→ AIM OF THE TASK:
Gather every line below that contains the string "give", and copy each one in full.

→ DATA SECTION:

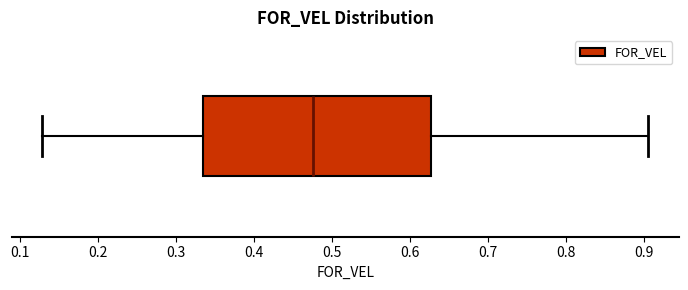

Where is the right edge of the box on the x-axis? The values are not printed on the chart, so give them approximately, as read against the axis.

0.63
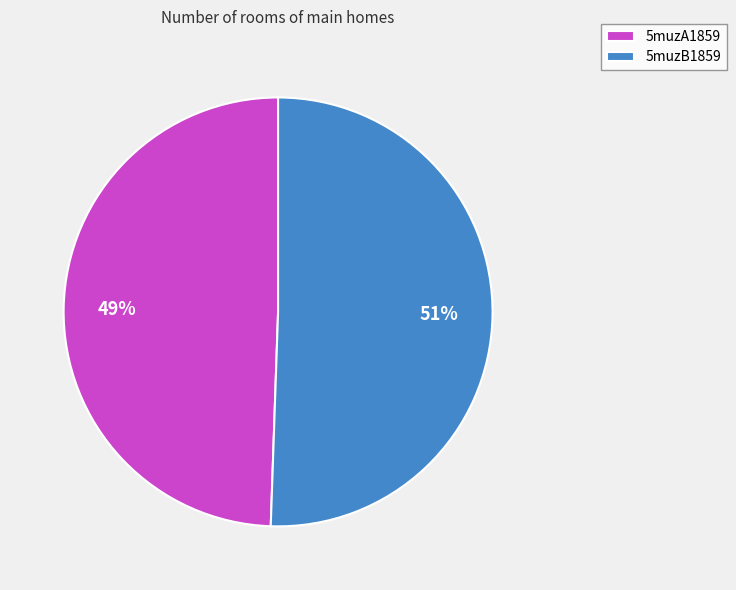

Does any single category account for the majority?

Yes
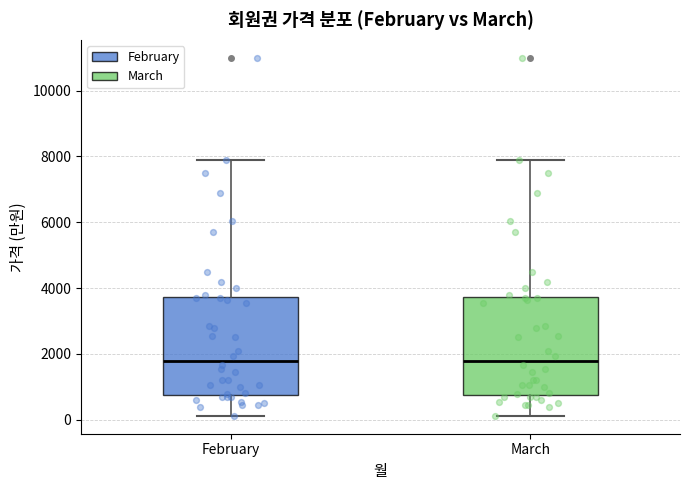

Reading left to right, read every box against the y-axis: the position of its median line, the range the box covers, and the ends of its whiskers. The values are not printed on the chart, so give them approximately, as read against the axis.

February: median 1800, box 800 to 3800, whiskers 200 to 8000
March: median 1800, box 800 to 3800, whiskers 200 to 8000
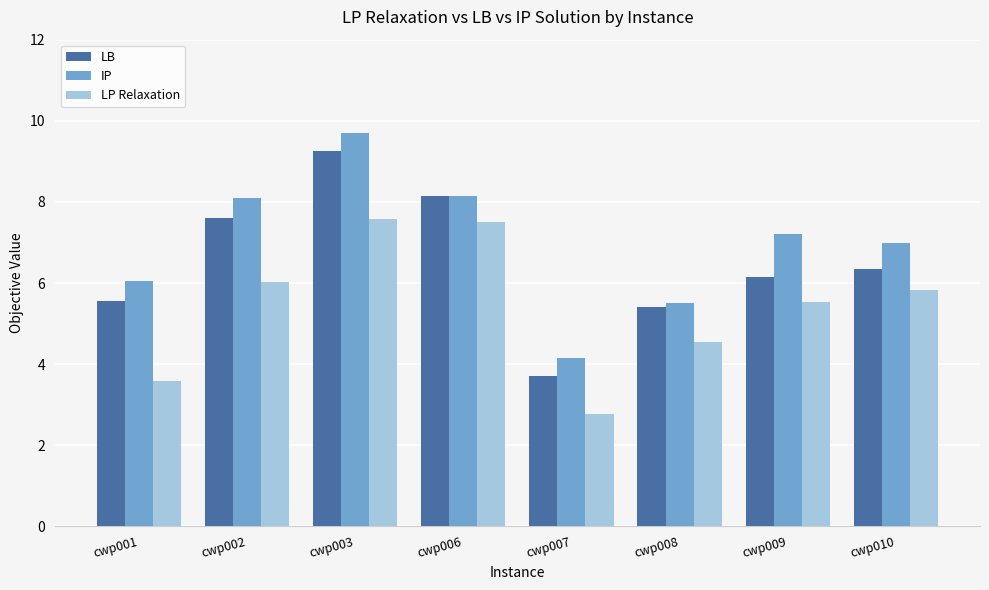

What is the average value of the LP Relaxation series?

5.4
...
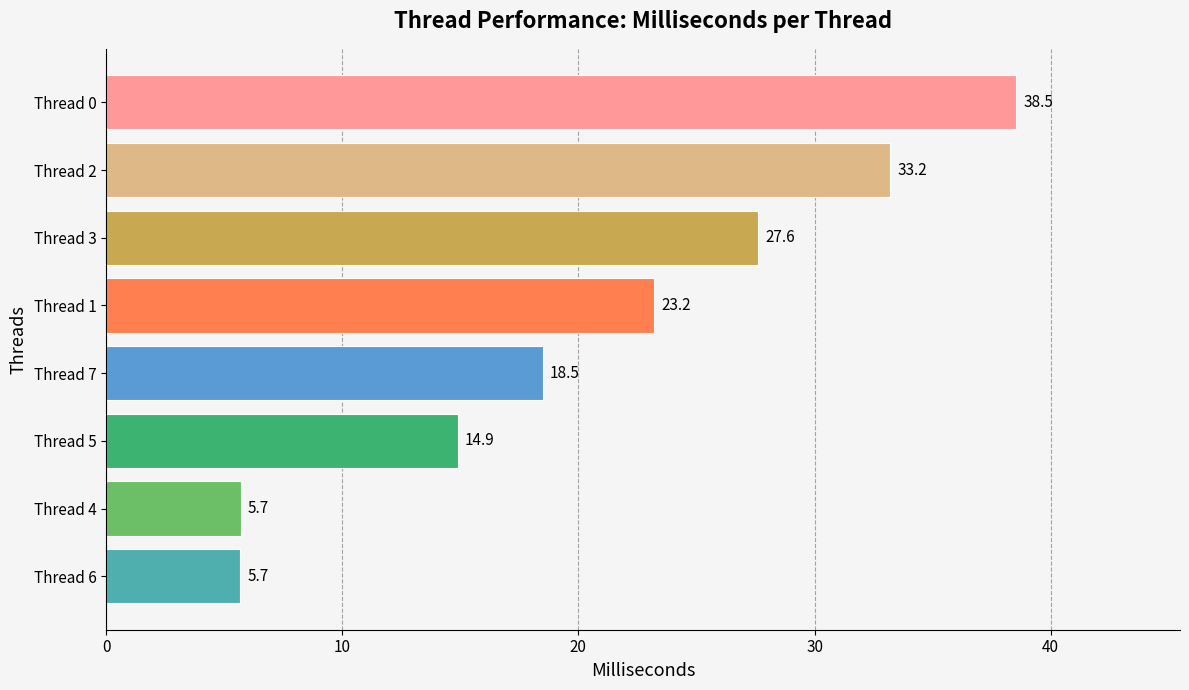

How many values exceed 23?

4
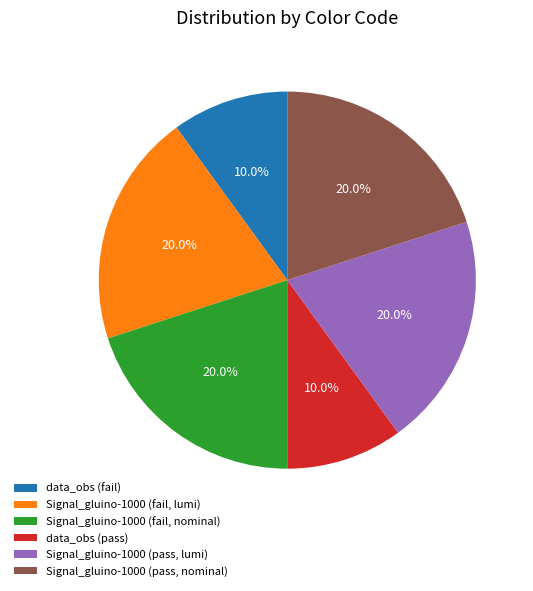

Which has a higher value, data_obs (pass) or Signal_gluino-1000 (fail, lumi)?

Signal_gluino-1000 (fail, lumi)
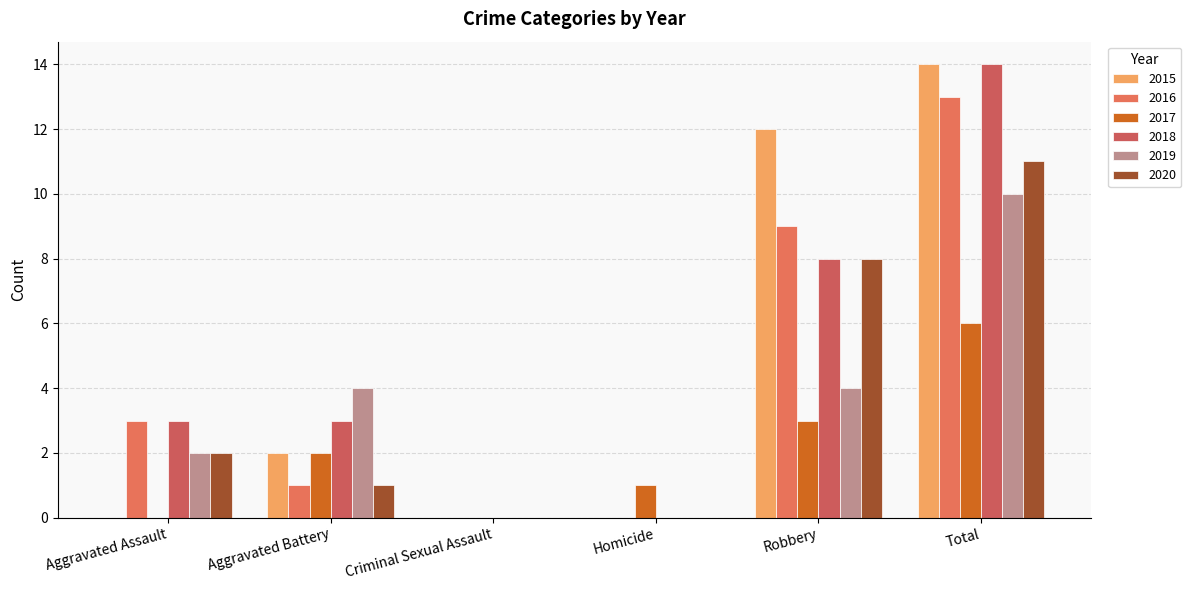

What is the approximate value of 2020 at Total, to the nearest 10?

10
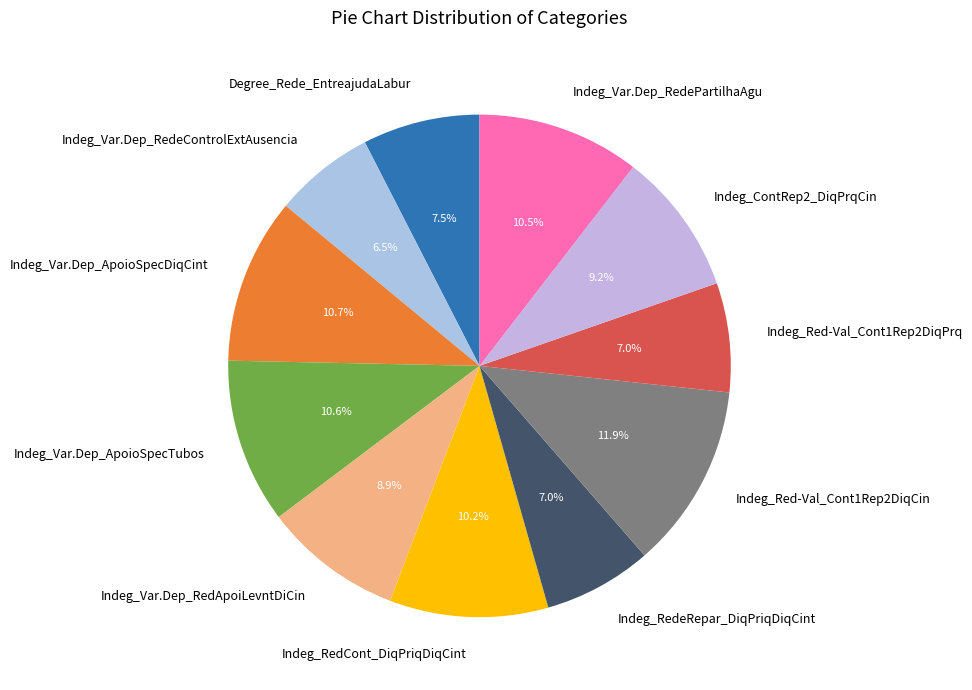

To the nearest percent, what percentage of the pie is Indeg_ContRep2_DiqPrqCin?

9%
* * *
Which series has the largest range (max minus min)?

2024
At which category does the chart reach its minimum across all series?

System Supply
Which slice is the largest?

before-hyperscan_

→ COMPLETED TASK:
Where is the right edge of the box on the x-axis? The values are not printed on the chart, so give them approximately, as read against the axis.
Reading left to right, read every box against the y-axis: the position of its median line, the range the box covers, and the ends of its whiskers. The values are not printed on the chart, so give them approximately, as read against the axis.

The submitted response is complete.